Myasthenic-Specific Treatment
- Early in a crisis, pyridostigmine is typically held since it can increase secretions.
- Underlying diseases that may have triggered a crisis should be addressed (infection, tapering of immunosuppression etc.).
- Rapid treatment is initiated early with either plasmapheresis (plasma exchange) or intravenous immunoglobulin (IVIG). Neither has been compared directly to placebo in a randomized clinical trial. Because plasmapheresis has a shorter onset of action, it is often the initial therapy used. In a prospective, randomized trial of plasmapheresis versus IVIG, 50% of patients reached a target improvement in the myasthenia muscle score by day 9 in the plasmapheresis group and by day 12 in the IVIG group, though there were no functional or strength differences by day 15, and there were fewer adverse events in the IVIG group.1
- Steroids are often begun concomitantly with rapid acting therapy because rapid therapy has a short duration of action. Steroids can seriously worsen weakness 5 to 10 days after initiation in up to 50% of patients and lead to respiratory failure requiring mechanical ventilation in 10%. However, the weakness produced by steroids typically lasts only 5 to 6 days and is blunted by concomitant rapid acting therapy.
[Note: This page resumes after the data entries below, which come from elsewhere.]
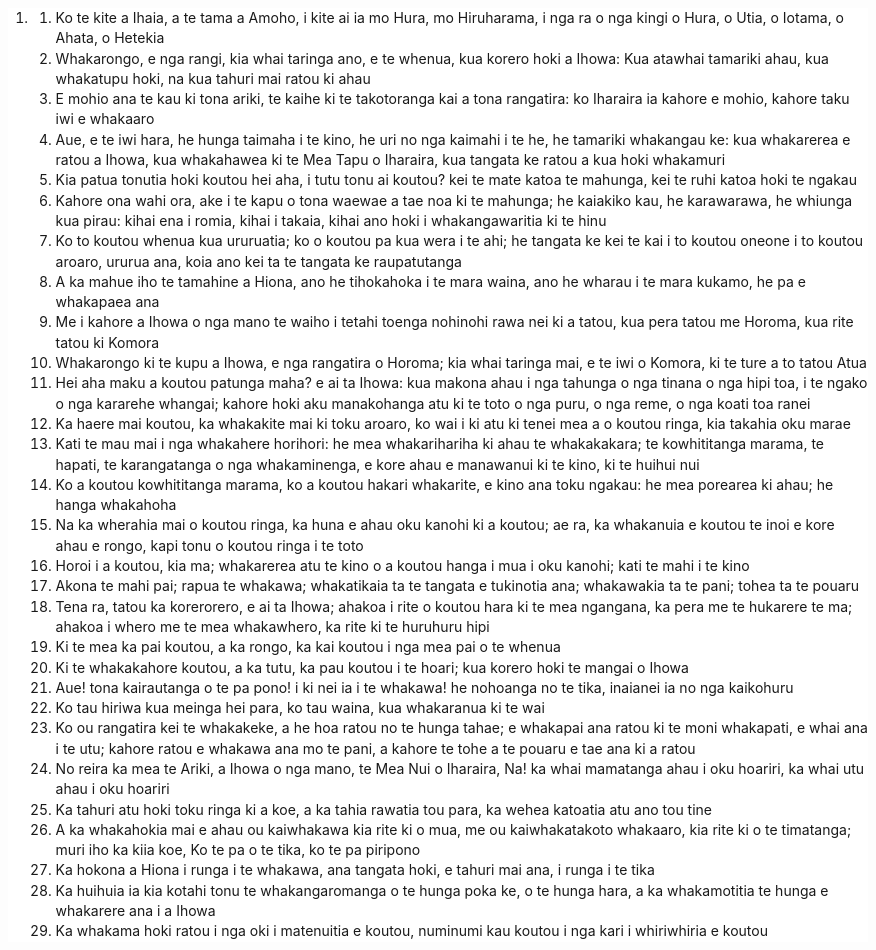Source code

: <ol>
  <li>
    <ol>
      <li>Ko te kite a Ihaia, a te tama a Amoho, i kite ai ia mo Hura, mo Hiruharama, i nga ra o nga kingi o Hura, o Utia, o Iotama, o Ahata, o Hetekia</li>
      <li>Whakarongo, e nga rangi, kia whai taringa ano, e te whenua, kua korero hoki a Ihowa: Kua atawhai tamariki ahau, kua whakatupu hoki, na kua tahuri mai ratou ki ahau</li>
      <li>E mohio ana te kau ki tona ariki, te kaihe ki te takotoranga kai a tona rangatira: ko Iharaira ia kahore e mohio, kahore taku iwi e whakaaro</li>
      <li>Aue, e te iwi hara, he hunga taimaha i te kino, he uri no nga kaimahi i te he, he tamariki whakangau ke: kua whakarerea e ratou a Ihowa, kua whakahawea ki te Mea Tapu o Iharaira, kua tangata ke ratou a kua hoki whakamuri</li>
      <li>Kia patua tonutia hoki koutou hei aha, i tutu tonu ai koutou? kei te mate katoa te mahunga, kei te ruhi katoa hoki te ngakau</li>
      <li>Kahore ona wahi ora, ake i te kapu o tona waewae a tae noa ki te mahunga; he kaiakiko kau, he karawarawa, he whiunga kua pirau: kihai ena i romia, kihai i takaia, kihai ano hoki i whakangawaritia ki te hinu</li>
      <li>Ko to koutou whenua kua ururuatia; ko o koutou pa kua wera i te ahi; he tangata ke kei te kai i to koutou oneone i to koutou aroaro, ururua ana, koia ano kei ta te tangata ke raupatutanga</li>
      <li>A ka mahue iho te tamahine a Hiona, ano he tihokahoka i te mara waina, ano he wharau i te mara kukamo, he pa e whakapaea ana</li>
      <li>Me i kahore a Ihowa o nga mano te waiho i tetahi toenga nohinohi rawa nei ki a tatou, kua pera tatou me Horoma, kua rite tatou ki Komora</li>
      <li>Whakarongo ki te kupu a Ihowa, e nga rangatira o Horoma; kia whai taringa mai, e te iwi o Komora, ki te ture a to tatou Atua</li>
      <li>Hei aha maku a koutou patunga maha? e ai ta Ihowa: kua makona ahau i nga tahunga o nga tinana o nga hipi toa, i te ngako o nga kararehe whangai; kahore hoki aku manakohanga atu ki te toto o nga puru, o nga reme, o nga koati toa ranei</li>
      <li>Ka haere mai koutou, ka whakakite mai ki toku aroaro, ko wai i ki atu ki tenei mea a o koutou ringa, kia takahia oku marae</li>
      <li>Kati te mau mai i nga whakahere horihori: he mea whakarihariha ki ahau te whakakakara; te kowhititanga marama, te hapati, te karangatanga o nga whakaminenga, e kore ahau e manawanui ki te kino, ki te huihui nui</li>
      <li>Ko a koutou kowhititanga marama, ko a koutou hakari whakarite, e kino ana toku ngakau: he mea porearea ki ahau; he hanga whakahoha</li>
      <li>Na ka wherahia mai o koutou ringa, ka huna e ahau oku kanohi ki a koutou; ae ra, ka whakanuia e koutou te inoi e kore ahau e rongo, kapi tonu o koutou ringa i te toto</li>
      <li>Horoi i a koutou, kia ma; whakarerea atu te kino o a koutou hanga i mua i oku kanohi; kati te mahi i te kino</li>
      <li>Akona te mahi pai; rapua te whakawa; whakatikaia ta te tangata e tukinotia ana; whakawakia ta te pani; tohea ta te pouaru</li>
      <li>Tena ra, tatou ka korerorero, e ai ta Ihowa; ahakoa i rite o koutou hara ki te mea ngangana, ka pera me te hukarere te ma; ahakoa i whero me te mea whakawhero, ka rite ki te huruhuru hipi</li>
      <li>Ki te mea ka pai koutou, a ka rongo, ka kai koutou i nga mea pai o te whenua</li>
      <li>Ki te whakakahore koutou, a ka tutu, ka pau koutou i te hoari; kua korero hoki te mangai o Ihowa</li>
      <li>Aue! tona kairautanga o te pa pono! i ki nei ia i te whakawa! he nohoanga no te tika, inaianei ia no nga kaikohuru</li>
      <li>Ko tau hiriwa kua meinga hei para, ko tau waina, kua whakaranua ki te wai</li>
      <li>Ko ou rangatira kei te whakakeke, a he hoa ratou no te hunga tahae; e whakapai ana ratou ki te moni whakapati, e whai ana i te utu; kahore ratou e whakawa ana mo te pani, a kahore te tohe a te pouaru e tae ana ki a ratou</li>
      <li>No reira ka mea te Ariki, a Ihowa o nga mano, te Mea Nui o Iharaira, Na! ka whai mamatanga ahau i oku hoariri, ka whai utu ahau i oku hoariri</li>
      <li>Ka tahuri atu hoki toku ringa ki a koe, a ka tahia rawatia tou para, ka wehea katoatia atu ano tou tine</li>
      <li>A ka whakahokia mai e ahau ou kaiwhakawa kia rite ki o mua, me ou kaiwhakatakoto whakaaro, kia rite ki o te timatanga; muri iho ka kiia koe, Ko te pa o te tika, ko te pa piripono</li>
      <li>Ka hokona a Hiona i runga i te whakawa, ana tangata hoki, e tahuri mai ana, i runga i te tika</li>
      <li>Ka huihuia ia kia kotahi tonu te whakangaromanga o te hunga poka ke, o te hunga hara, a ka whakamotitia te hunga e whakarere ana i a Ihowa</li>
      <li>Ka whakama hoki ratou i nga oki i matenuitia e koutou, numinumi kau koutou i nga kari i whiriwhiria e koutou</li>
- Acetylcholinesterase inhibitors (pyridostigmine) can be restarted once a patient begins to show improvement from rapid therapy.
- Long-term steroid-sparing immunomodulating therapies are typically begun in the outpatient setting, though they may be started early, particularly in patients with a contraindication to steroids. These medications have a delayed onset of action (Table 11.2).